The U.S. Food and Drug Administration has approved Vectibix (panitumumab) for use in combination with FOLFOX as first-line treatment for patients with wild-type KRAS metastatic colorectal cancer. The FDA has also approved the therascreen KRAS RGQ PCR Kit (therascreen KRAS test), made by Qiagen N.V., as a companion diagnostic for Vectibix (which detects the most frequent mutations in the KRAS gene).
Vectibix is a fully human anti-EGFR antibody, which had previously been approved for the treatment of patients with EGFR-expressing metastatic colorectal cancer after disease progression after prior treatment with fluoropyrimidine-, oxaliplatin-, and irinotecan-containing chemotherapy (OT 12/10/06 issue).
This most recent indication for the drug makes Vectibix the first and only biologic therapy indicated for the use with FOLFOX in first-line treatment for the treatment of patients with metastatic colorectal cancer with the wild-type KRAS mutation.
The approval for Vectibix, which is manufactured by Amgen, is based on results from two Phase III studies. The PRIME Phase III study showed that for patients with wild-type KRAS tumors in exon two achieved significant improvements in progression-free survival with Vectibix and FOLFOX compared with use of FOLFOX alone (9.6 months vs. 8 months), as well as a significant improvement in overall survival (23.8 months for the combination vs. 19.4 months for FOLFOX alone).
Also, the Phase III ASPECCT trial met its primary endpoint of non-inferiority for improving overall survival in patients taking Vectibix compared with patients taking cetuximab as a single agent for the treatment of metastatic colorectal cancer in patients with wild-type KRAS tumors who had not responded to chemotherapy.
The most common adverse reactions of Vectibix are skin rash with variable presentations, paronychia, fatigue, nausea, and diarrhea. The most frequently reported serious, adverse reactions of Vectibix are general physical health deterioration, and intestinal obstruction.
In other recent FDA actions, both elotuzumab and CO-1686 were given Breakthrough Therapy status-elotuzumab for patients with multiple myeloma who have received one or more prior therapies; and CO-1686 for second-line treatment of patients with the T790M mutation with epidermal growth factor receptor mutant non-small cell lung cancer.
The designation, enacted as part of the FDA's 2012 Safety and Innovation Act, was created to expedite the development and review time of a potential new drug for serious or life-threatening disease where early clinical evidence suggests the drug may demonstrate substantial improvement compared with existing therapies.
Elotuzumab-being co-developed with AbbVie, with Bristol-Myers Squibb leading the commercialization of the agent-is an investigational monoclonal antibody targeted against Signaling Lymphocyte Activation Molecule (SLAMF7, also called CS1), a glycoprotein expressed on myeloma and natural killer cells, but that is not detectable in normal tissue.
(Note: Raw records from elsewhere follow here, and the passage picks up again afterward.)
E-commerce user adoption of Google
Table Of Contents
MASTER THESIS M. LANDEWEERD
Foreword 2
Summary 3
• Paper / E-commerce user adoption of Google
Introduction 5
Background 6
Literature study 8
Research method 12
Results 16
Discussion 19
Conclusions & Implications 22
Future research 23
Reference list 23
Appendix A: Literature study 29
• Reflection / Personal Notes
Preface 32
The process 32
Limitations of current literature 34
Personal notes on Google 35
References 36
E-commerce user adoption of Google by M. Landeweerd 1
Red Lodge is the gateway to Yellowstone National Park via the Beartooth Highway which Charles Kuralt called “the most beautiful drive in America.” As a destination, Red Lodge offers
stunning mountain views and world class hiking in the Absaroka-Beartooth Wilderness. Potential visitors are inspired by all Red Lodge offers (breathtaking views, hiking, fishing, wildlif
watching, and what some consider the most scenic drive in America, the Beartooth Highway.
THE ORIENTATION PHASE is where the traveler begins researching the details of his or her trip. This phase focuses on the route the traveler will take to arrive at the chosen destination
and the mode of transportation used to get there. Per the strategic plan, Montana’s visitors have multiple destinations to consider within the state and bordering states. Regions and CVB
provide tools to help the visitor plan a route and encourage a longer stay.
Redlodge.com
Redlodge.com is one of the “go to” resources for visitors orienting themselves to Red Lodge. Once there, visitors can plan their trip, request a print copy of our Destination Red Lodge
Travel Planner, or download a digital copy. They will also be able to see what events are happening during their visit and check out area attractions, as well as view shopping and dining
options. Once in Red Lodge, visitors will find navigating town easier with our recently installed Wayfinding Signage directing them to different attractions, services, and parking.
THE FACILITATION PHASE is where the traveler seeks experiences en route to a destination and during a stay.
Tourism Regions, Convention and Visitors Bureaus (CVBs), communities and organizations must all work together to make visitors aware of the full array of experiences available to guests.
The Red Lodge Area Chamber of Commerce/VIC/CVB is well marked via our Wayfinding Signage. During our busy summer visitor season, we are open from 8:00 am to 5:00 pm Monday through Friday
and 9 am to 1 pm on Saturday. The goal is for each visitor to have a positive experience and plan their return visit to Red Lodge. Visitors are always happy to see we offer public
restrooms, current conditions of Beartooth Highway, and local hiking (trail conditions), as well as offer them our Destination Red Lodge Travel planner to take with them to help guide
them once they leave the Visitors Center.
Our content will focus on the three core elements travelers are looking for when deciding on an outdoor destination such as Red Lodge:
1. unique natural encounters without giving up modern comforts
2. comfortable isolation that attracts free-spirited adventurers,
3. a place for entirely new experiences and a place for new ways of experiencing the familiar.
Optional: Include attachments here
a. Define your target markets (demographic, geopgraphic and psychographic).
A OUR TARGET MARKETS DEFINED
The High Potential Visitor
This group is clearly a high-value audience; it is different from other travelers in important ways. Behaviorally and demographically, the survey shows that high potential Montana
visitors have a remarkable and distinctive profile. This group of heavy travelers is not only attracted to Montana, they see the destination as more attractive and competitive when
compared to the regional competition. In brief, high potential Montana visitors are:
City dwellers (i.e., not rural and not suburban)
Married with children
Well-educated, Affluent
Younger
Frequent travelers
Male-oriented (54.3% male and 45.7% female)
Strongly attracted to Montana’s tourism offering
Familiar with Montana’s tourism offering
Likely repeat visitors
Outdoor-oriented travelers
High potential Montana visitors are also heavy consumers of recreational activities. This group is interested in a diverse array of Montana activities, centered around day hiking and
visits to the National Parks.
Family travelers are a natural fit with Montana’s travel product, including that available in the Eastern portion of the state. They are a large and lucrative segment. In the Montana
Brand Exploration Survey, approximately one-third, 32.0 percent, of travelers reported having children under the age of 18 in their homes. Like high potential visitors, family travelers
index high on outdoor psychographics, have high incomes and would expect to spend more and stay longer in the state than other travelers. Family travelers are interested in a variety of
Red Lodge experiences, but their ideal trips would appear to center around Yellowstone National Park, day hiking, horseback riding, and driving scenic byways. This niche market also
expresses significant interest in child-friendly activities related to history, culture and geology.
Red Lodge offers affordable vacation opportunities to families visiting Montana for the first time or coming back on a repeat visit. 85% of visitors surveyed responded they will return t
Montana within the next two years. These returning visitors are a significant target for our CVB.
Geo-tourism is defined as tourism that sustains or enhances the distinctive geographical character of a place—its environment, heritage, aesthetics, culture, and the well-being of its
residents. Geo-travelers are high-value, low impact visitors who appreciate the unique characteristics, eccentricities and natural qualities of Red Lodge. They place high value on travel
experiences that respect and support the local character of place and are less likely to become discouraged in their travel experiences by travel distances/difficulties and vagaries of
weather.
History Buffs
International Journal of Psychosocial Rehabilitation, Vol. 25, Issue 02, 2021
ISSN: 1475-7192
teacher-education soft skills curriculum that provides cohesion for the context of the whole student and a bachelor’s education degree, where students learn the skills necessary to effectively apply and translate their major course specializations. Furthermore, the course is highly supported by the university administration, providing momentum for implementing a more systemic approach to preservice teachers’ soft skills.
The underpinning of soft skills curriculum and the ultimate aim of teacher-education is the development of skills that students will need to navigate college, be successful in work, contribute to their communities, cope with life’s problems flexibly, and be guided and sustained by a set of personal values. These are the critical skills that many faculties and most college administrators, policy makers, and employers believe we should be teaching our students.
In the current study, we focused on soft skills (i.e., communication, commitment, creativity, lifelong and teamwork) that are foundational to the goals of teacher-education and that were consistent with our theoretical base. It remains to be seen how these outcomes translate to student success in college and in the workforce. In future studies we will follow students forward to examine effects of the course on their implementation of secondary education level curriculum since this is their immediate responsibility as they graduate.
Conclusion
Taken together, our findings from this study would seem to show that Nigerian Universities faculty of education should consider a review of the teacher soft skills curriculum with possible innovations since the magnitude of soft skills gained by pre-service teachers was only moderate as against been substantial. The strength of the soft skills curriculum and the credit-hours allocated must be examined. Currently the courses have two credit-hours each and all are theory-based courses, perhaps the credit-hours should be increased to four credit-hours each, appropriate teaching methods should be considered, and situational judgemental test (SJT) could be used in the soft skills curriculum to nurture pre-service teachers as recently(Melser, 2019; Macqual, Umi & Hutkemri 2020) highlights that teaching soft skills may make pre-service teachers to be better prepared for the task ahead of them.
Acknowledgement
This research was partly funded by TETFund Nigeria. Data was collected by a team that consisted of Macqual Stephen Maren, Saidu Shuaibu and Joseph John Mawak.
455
Elotuzumab's breakthrough designation is based on findings from a randomized Phase II, open-label study that evaluated two dose levels of the drug in combination with lenalidomide and low-dose dexamethasone in previously treated patients with multiple myeloma. Phase III trials for the drug are now ongoing as first-line treatment (ELOQUENT-1), as well as in relapsed or refractory disease (ELOQUENT-2).
CO-1686, made by Clovis Oncology, is a novel, oral, targeted covalent inhibitor of EGFR designed to selectively target both the initial activation EGFR mutation as well as the T790M resistance mutation, while sparing wild-type EGFR at anticipated therapeutic doses.
The Breakthrough Therapy designation is based on interim data from an ongoing Phase I/II study of the drug; additional results from the trial were presented at the ASCO Annual Meeting (Abstract 2524).